§ Task a:
In the Second Circuit summary, to what mandatory minimum did the First Step Act reduce the penalty for Collymore's counts?

§ Given text:

Wednesday, March 8th, 2023

Second Circuit Vacates §§ 924(c) And 924(j) Convictions Predicated On Attempted Hobbs Act Robbery, But Affirms § 924(c) Conviction Predicated On VICAR Assault With A Deadly Weapon.

In two direct appeals, the Second Circuit  addressed follow-on issues arising from United States v. Taylor, 142 S. Ct. 2015 (2022) (holding that attempted Hobbs Act robbery is not an 18 U.S.C. § 924(c)(3)(A) crime of violence).

In United States v. Collymore, No. 19-596 (2d Cir. March 7, 2023) (per curiam) (Sullivan, Park, Nardini), the Circuit, on direct appeal, vacated 18 U.S.C. §§ 924(c) and 924(j)(1) convictions predicated on attempted Hobbs Act robbery in light of Taylor. Taylor itself required vacatur of the § 924(c) conviction, and the Circuit reasoned that because a § 924(c) violation is an element of a § 924(j)(1) offense, Taylor also required vacatur of the latter conviction.

However, the Circuit rejected, on plain-error review, Collymore’s argument that his guilty plea was invalid. At Collymore’s Rule 11 colloquy, the magistrate judge had advised him—correctly, under pre-First Step Act law—that his §§ 924(c) and 924(j)(1) counts stacked and carried a 30-year mandatory minimum. However, by the time of Collymore’s sentencing, the First Step Act had eliminated stacking and reduced the mandatory minimum to 15 years. Despite this change, Collymore did not ask to withdraw his guilty plea or go to trial, and instead proceeded to sentencing. On appeal, therefore, the Circuit concluded that he had failed to satisfy the third plain-error prong, as he had not shown a reasonable probability that he would not have pleaded guilty if he had been told that the mandatory minimum was only 15 years.

In United States v. Morris, No. 16-6 (2d Cir. March 7, 2023) (Cabranes, joined by Menashi; Lohier concurring), the Circuit, on direct appeal, vacated a § 924(c) conviction predicated on attempted Hobbs Act robbery in light of Taylor, but affirmed a § 924(c) conviction predicated on VICAR assault with a deadly weapon, 18 U.S.C. § 1959(a)(3), which was in turn predicated on N.Y. Penal Law §§ 120.05(2) and 120.10(1).

§ Task b:
Reproduce verbatim every line of the records from the first one down to and including the line that contains "red triangle at".

§ Material shown:
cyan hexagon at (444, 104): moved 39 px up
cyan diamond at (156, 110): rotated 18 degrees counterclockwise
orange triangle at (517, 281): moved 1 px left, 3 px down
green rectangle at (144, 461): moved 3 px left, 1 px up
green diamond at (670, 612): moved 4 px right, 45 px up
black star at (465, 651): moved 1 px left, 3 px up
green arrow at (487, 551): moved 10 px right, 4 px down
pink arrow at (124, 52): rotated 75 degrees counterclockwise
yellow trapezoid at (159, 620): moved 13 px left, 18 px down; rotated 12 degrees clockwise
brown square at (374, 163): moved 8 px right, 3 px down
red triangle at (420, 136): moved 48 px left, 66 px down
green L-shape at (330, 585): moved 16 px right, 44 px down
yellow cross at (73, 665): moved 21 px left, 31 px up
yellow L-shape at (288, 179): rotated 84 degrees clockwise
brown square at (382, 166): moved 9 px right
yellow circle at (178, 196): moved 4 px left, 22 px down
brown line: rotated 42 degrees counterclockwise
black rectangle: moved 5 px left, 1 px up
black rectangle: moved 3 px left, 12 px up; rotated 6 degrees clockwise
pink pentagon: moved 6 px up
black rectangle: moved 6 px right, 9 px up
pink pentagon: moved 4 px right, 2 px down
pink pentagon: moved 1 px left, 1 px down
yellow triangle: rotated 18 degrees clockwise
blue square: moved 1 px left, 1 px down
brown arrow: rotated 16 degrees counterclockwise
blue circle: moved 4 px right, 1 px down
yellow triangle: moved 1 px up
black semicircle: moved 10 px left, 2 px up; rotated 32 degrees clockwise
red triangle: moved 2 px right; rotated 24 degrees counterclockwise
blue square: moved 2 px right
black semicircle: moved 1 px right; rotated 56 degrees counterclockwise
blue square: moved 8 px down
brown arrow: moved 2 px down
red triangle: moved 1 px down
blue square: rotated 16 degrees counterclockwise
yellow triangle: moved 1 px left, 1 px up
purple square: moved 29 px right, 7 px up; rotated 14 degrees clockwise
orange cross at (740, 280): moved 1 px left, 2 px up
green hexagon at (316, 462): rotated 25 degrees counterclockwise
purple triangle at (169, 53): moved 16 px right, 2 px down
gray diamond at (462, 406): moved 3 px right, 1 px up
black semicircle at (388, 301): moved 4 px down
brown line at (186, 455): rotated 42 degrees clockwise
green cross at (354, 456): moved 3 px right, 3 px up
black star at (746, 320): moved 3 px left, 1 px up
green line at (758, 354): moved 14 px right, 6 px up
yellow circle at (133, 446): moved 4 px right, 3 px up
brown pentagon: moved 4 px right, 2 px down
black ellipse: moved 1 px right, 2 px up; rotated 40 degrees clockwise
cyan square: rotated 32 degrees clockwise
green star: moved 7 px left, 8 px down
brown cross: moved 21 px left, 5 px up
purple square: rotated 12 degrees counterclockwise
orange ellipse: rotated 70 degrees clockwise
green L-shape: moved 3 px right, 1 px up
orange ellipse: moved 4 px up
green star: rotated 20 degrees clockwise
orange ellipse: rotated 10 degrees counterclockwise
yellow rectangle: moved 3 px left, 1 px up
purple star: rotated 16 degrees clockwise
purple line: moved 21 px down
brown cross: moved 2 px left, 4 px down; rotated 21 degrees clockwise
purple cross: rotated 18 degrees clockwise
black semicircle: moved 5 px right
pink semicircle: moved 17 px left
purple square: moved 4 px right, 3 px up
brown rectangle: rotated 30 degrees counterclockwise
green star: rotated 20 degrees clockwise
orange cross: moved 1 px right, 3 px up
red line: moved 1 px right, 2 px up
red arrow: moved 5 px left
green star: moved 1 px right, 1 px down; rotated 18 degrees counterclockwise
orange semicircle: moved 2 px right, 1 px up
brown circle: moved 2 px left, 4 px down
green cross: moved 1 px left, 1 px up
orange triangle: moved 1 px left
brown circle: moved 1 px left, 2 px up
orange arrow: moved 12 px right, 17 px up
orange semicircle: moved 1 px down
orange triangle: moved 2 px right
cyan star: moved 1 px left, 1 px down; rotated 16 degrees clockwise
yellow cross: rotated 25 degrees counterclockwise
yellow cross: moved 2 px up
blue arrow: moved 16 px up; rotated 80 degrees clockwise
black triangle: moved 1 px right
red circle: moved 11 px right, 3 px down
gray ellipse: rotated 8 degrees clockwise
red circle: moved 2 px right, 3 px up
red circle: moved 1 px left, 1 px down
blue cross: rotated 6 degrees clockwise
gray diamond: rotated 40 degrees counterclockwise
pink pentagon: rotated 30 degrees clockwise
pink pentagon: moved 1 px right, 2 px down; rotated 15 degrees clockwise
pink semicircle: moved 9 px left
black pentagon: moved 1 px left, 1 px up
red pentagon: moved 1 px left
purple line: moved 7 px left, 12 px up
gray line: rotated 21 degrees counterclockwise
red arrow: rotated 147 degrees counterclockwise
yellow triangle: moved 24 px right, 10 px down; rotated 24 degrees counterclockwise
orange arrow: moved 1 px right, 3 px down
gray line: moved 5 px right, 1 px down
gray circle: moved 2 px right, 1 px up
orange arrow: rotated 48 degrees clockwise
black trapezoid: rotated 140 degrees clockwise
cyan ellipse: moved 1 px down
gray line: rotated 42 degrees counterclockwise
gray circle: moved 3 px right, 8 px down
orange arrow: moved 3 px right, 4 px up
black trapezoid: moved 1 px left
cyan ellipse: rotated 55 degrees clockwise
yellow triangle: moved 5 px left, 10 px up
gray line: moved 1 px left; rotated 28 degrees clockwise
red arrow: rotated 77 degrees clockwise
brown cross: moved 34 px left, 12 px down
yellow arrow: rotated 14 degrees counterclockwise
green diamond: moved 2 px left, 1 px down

§ Task output a:
15 years.

§ Task output b:
cyan hexagon at (444, 104): moved 39 px up
cyan diamond at (156, 110): rotated 18 degrees counterclockwise
orange triangle at (517, 281): moved 1 px left, 3 px down
green rectangle at (144, 461): moved 3 px left, 1 px up
green diamond at (670, 612): moved 4 px right, 45 px up
black star at (465, 651): moved 1 px left, 3 px up
green arrow at (487, 551): moved 10 px right, 4 px down
pink arrow at (124, 52): rotated 75 degrees counterclockwise
yellow trapezoid at (159, 620): moved 13 px left, 18 px down; rotated 12 degrees clockwise
brown square at (374, 163): moved 8 px right, 3 px down
red triangle at (420, 136): moved 48 px left, 66 px down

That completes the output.